Compare the columns available in the DataFrames with the variables in the dictionary and return a DataFrame with the columns that do not match in both directions.

Parameters:

ddfs (list of dask.dataframe.DataFrame) – List of DataFrames to evaluate.

Returns:

DataFrame with mismatched columns.

Return type:

pd.DataFrame

data_selector(ddfs: List[DataFrame]) List[DataFrame][source]#

Select rows from Dask DataFrames based on the instance parameters.

Parameters:

ddfs – List of Dask DataFrames to filter.

Returns:

List of filtered Dask DataFrames according to the key column, key values, categories, and extra columns.

Return type:

list of dask.dataframe.DataFrame

Raises:

KeyError – If the key column is not found in a DataFrame.

drop_nan_columns(ddf_or_ddfs: DataFrame | List[DataFrame]) DataFrame | List[DataFrame][source]#

Drop columns where the majority of values are NaN using instance parameters.

Parameters:

ddf_or_ddfs

The Dask DataFrame or list of Dask DataFrames to process.

Returns:

The DataFrame(s) with columns dropped where the proportion of NaN values is greater than nan_threshold.

Return type:

dask.dataframe.DataFrame or list of dask.dataframe.DataFrame

Raises:

ValueError – If nan_threshold is not between 0 and 1, or if sample_frac is not None or a float between 0 and 1.

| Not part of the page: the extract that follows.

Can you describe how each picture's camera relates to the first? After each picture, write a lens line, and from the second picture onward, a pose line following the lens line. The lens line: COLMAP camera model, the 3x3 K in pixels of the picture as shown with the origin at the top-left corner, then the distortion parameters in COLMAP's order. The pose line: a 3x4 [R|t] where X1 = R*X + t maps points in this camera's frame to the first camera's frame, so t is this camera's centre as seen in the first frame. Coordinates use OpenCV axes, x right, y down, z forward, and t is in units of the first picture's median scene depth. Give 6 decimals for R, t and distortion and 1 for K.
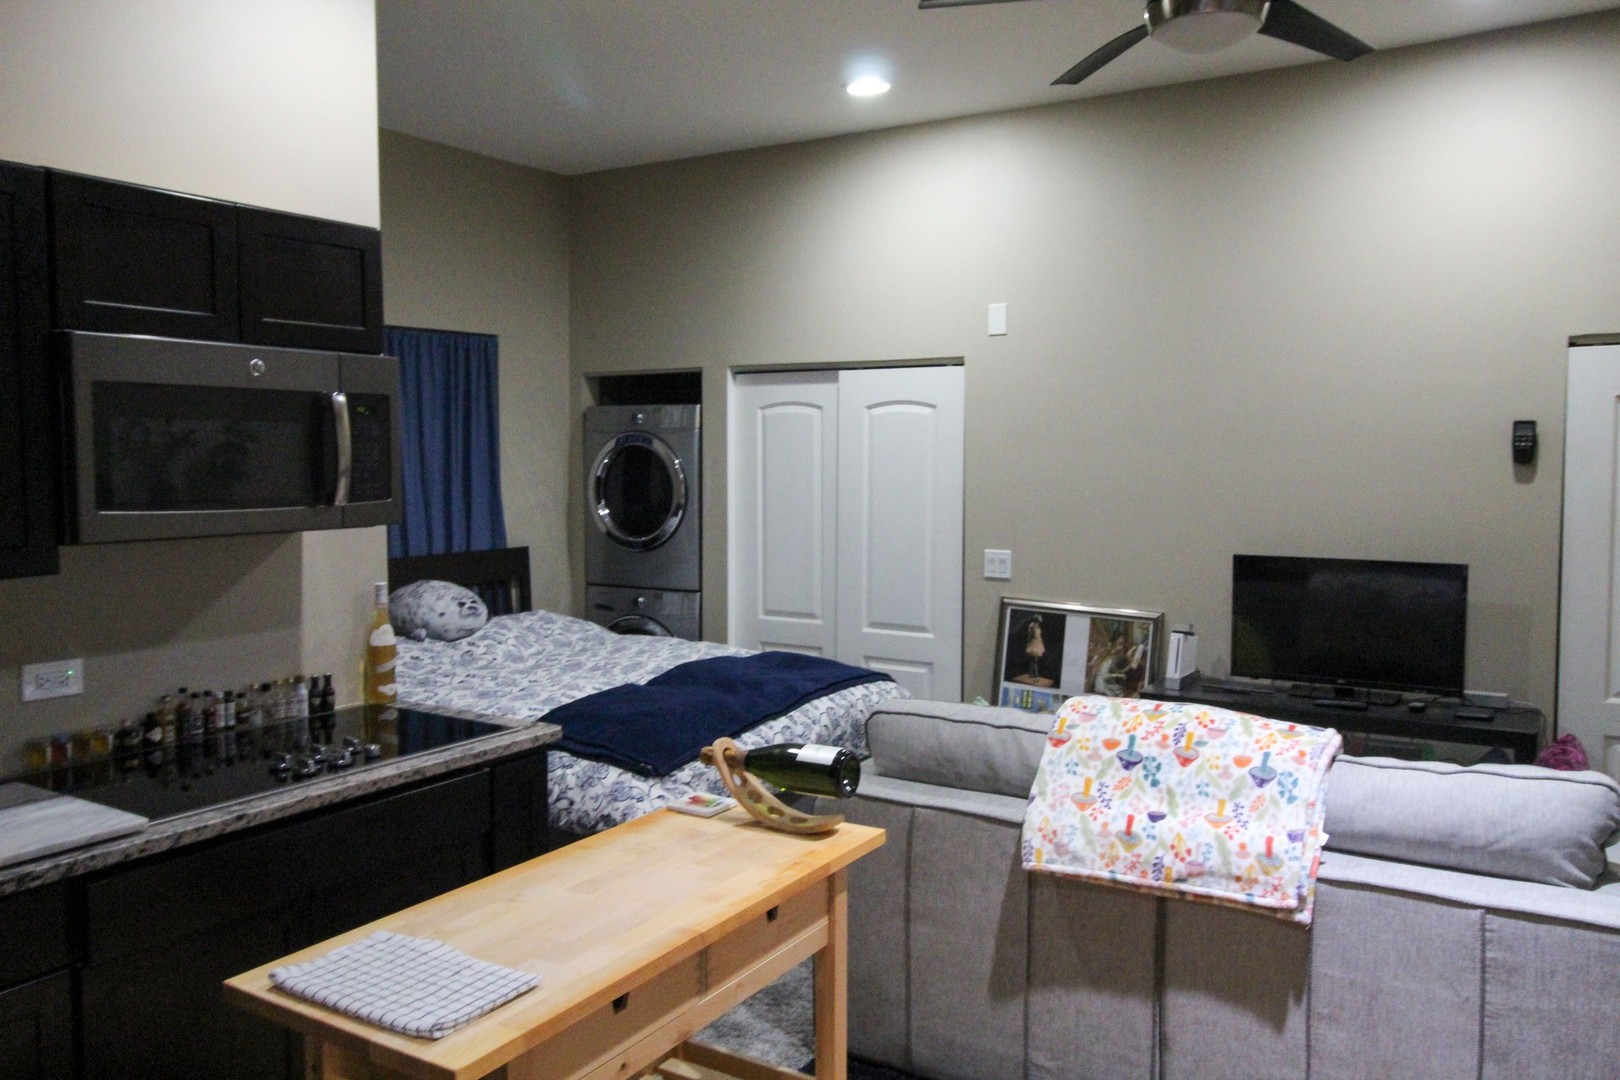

static get_available_columns(ddf_or_ddfs: DataFrame | List[DataFrame]) List[str][source]#

Get a list of unique column names from a single Dask DataFrame or a list of Dask DataFrames.

Parameters:

ddf_or_ddfs

or list of dask.dataframe.DataFrame A single Dask DataFrame or a list of Dask DataFrames to extract column names from.

Returns:

Sorted list of unique column names across all provided Dask DataFrames.

Return type:

list of str

Raises:

TypeError – If the input is not a Dask DataFrame or a list of Dask DataFrames.

harmonize_dataframes(country_dfs: Dict[str, List[DataFrame]]) Dict[str, List[DataFrame]][source]#

Harmonize Dask DataFrames using the instance parameters.

Parameters:

country_dfs

Dictionary mapping country names to lists of Dask DataFrames to be harmonized.

Returns:

Dictionary mapping country names to lists of harmonized Dask DataFrames.

Return type:

dict of str to list of dask.dataframe.DataFrame

Note

  • Column and value mappings are applied per country using the provided configuration.

  • If strict_mapping is enabled, unmapped columns or values will raise a ValueError.

  • Column renaming and categorical value harmonization are performed in-place.

join_data(ddfs: List[DataFrame]) DataFrame[source]#

Join multiple Dask DataFrames on a specified key column, removing duplicate columns.

Parameters:

ddfs (list of dask.dataframe.DataFrame) – List of Dask DataFrames to join.

Returns:

Merged DataFrame with duplicate columns removed.

Return type:

pandas.DataFrame

vertical_merge(ddfs: List[DataFrame]) List[DataFrame][source]#

Merge a list of Dask DataFrames vertically using instance parameters.

Parameters:

ddfs

List of Dask DataFrames to be merged.

Returns:

List of merged Dask <https://docs.dask.org>`_ DataFrames, where each group contains DataFrames with sufficient column overlap and compatible data types.

Return type:

list of dask.dataframe.DataFrame

Important

  • DataFrames are grouped and merged if they share at least min_common_columns columns and their column similarity is above similarity_threshold.

  • Only columns with matching data types are considered compatible for merging.